图像识别卷积网络实现案例

Mnist数据集卷积网络实现

前面在MNIST上获得92％的准确性是不好的，对于CNN网络来说，我们同样使用Mnist数据集来做案例，这可以使我们的准确率提升很多。在感受输入通道时不是那么明显，因为是黑白图像的只有一个输入通道。那么在Tensorflow中，神经网络相关的操作都在tf.nn模块中，包含了卷积、池化和损失等相关操作。

准备基础函数

初始化卷积层权重

为了创建这个模型，我们需要创建大量的权重和偏置项。这个模型中的权重在初始化时应该加入少量的噪声来打破对称性以及避免0梯度。由于我们使用的是ReLU神经元，因此比较好的做法是用一个较小的正数来初始化偏置项，以避免神经元节点输出恒为0的问题（dead neurons）。为了不在建立模型的时候反复做初始化操作，我们定义两个函数用于初始化。

def weight_variable(shape):
  initial = tf.truncated_normal(shape, stddev=0.1)
  return tf.Variable(initial)

def bias_variable(shape):
  initial = tf.constant(0.1, shape=shape)
  return tf.Variable(initial)

卷积和池化

首先介绍一下Tensorflow当中的卷积和池化操作。

tf.nn.conv2d(input, filter, strides, padding, use_cudnn_on_gpu=None, name=None)

ARGS：

input：A Tensor。必须是以下类型之一：float32，float64。
filter：A Tensor。必须有相同的类型input。
strides：列表ints。1-D长度4.每个尺寸的滑动窗口的步幅input。
paddingA string来自："SAME", "VALID"。使用的填充算法的类型。
use_cudnn_on_gpu：可选bool。默认为True。
name：操作的名称（可选）。

tf.nn.max_pool(value, ksize, strides, padding, name=None)

ARGS：

value：A 4-D Tensor具有形状[batch, height, width, channels]和类型float32，float64，qint8，quint8，qint32。
ksize：长度> = 4的int列表。输入张量的每个维度的窗口大小。
strides：长度> = 4的int列表。输入张量的每个维度的滑动窗口的跨度。
padding：一个字符串，或者'VALID'或'SAME'。填补算法。
name：操作的可选名称。

TensorFlow在卷积和池化上有很强的灵活性。我们使用步长为2，1个零填充边距的模版。池化选择2*2大小。

def conv2d(x, W):
  return tf.nn.conv2d(x, W, strides=[1, 1, 1, 1], padding='SAME')

def max_pool_2x2(x):
  return tf.nn.max_pool(x, ksize=[1, 2, 2, 1],
                        strides=[1, 2, 2, 1], padding='SAME')

CNN实现

本次案例我们使用两层卷积池化，两个全连接层以及添加一个解决过拟合方法

输入数据占位符准备

我们在训练的过程中需要一直提供数据,所以我们准备一些占位符，以备训练的时候填充。并且我们把x变成一个4d向量，其第2、第3维对应图片的宽、高，最后一维代表图片的颜色通道数(因为是灰度图所以这里的通道数为1，如果是rgb彩色图，则为3)。

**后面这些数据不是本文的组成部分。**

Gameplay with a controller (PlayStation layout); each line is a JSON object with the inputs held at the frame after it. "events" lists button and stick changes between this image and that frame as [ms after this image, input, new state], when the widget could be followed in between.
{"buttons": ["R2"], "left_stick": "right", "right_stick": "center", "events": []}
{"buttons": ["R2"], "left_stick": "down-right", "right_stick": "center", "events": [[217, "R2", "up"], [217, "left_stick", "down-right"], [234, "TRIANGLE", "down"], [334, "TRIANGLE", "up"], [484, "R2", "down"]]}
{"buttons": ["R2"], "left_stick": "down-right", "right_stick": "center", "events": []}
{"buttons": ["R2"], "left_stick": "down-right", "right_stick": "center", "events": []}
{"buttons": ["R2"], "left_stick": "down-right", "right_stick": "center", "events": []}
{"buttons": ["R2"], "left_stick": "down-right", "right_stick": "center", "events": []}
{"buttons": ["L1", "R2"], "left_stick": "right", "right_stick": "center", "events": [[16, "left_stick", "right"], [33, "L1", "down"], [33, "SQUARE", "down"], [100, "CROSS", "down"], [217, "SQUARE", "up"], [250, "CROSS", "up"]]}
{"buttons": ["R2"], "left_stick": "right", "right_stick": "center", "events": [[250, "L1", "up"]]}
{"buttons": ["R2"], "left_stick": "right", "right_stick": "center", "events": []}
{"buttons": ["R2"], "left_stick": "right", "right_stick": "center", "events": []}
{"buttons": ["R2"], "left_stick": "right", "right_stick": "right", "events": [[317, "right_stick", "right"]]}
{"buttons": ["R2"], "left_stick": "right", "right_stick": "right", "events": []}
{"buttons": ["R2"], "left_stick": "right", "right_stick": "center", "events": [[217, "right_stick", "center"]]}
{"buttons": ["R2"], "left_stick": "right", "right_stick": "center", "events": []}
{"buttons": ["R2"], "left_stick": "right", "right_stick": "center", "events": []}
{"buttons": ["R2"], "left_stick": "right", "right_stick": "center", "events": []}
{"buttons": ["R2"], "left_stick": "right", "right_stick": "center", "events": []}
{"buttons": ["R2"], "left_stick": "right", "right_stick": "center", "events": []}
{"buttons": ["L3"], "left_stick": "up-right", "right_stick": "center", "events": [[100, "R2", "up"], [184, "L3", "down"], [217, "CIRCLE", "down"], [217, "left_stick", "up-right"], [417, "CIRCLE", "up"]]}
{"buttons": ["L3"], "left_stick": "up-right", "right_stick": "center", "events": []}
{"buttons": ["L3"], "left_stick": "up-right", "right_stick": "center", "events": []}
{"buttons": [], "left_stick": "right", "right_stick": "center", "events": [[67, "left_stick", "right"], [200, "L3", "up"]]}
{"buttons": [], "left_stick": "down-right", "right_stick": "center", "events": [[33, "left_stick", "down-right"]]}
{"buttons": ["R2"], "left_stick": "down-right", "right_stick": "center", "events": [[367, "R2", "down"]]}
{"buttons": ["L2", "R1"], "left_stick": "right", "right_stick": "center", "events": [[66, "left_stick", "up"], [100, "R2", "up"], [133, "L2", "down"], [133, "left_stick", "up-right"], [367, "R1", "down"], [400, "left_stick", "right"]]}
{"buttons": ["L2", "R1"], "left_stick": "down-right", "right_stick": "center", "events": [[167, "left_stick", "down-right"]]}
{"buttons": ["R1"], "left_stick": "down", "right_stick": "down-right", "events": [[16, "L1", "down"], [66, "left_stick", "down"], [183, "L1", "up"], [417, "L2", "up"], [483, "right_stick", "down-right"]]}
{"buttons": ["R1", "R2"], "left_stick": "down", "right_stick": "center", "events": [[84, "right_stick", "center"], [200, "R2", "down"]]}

with tf.variable_scope("data") as scope:
       y_label = tf.placeholder(tf.float32, [None, 10])
       x = tf.placeholder(tf.float32, [None, 784])
       x_image = tf.reshape(x, [-1, 28, 28, 1])

第一层卷积加池化

卷积的权重张量形状是[5, 5, 1, 32]，前两个维度是patch的大小，接着是输入的通道数目，最后是输出的通道数目。而对于每一个输出通道都有一个对应的偏置量。我们把x_image和权值向量进行卷积，加上偏置项，然后应用ReLU激活函数，最后进行max pooling。同样为了便于观察将高位变量W_con1、b_con1添加到事件文件中。

with tf.variable_scope("conv1") as scope:
    W_conv1 = weight_variable([5, 5, 1, 32])
    b_conv1 = bias_variable([32])

    h_conv1 = tf.nn.relu(conv2d(x_image, W_conv1) + b_conv1)

    h_pool1 = max_pool_2x2(h_conv1)

    tf.summary.histogram('W_con1', W_conv1)
    tf.summary.histogram('b_con1', b_conv1)

第二层卷积加池化

为了构建一个更深的网络，我们会把几个类似的层堆叠起来。第二层中，接受上一层的输出32各通道，我们同样用5x5的的过滤器大小，指定输出64个通道。将高位变量W_con2、b_con2添加到事件文件中。

with tf.variable_scope("conv2") as scope:
    W_conv2 = weight_variable([5, 5, 32, 64])
    b_conv2 = bias_variable([64])

    h_conv2 = tf.nn.relu(conv2d(h_pool1, W_conv2) + b_conv2)
    h_pool2 = max_pool_2x2(h_conv2)

    tf.summary.histogram('W_con2', W_conv2)
    tf.summary.histogram('b_con2', b_conv2)

两个全连接层

进行了两次卷积池化之后，数据量得到有效减少，并且也相当于进行了一些特征选择。那么现在就需要将所有数据进行权重乘积求和，来进行特征加权，这样就得到了输出结果，同时也可以提供给交叉熵进行优化器优化。将高位变量W_fc1、b_fc1、W_fc2、b_fc2添加到事件文件中。

with tf.variable_scope("fc1") as scope:
    W_fc1 = weight_variable([7 * 7 * 64, 1024])
    b_fc1 = bias_variable([1024])

    h_pool2_flat = tf.reshape(h_pool2, [-1, 7 * 7 * 64])
    h_fc1 = tf.nn.relu(tf.matmul(h_pool2_flat, W_fc1) + b_fc1)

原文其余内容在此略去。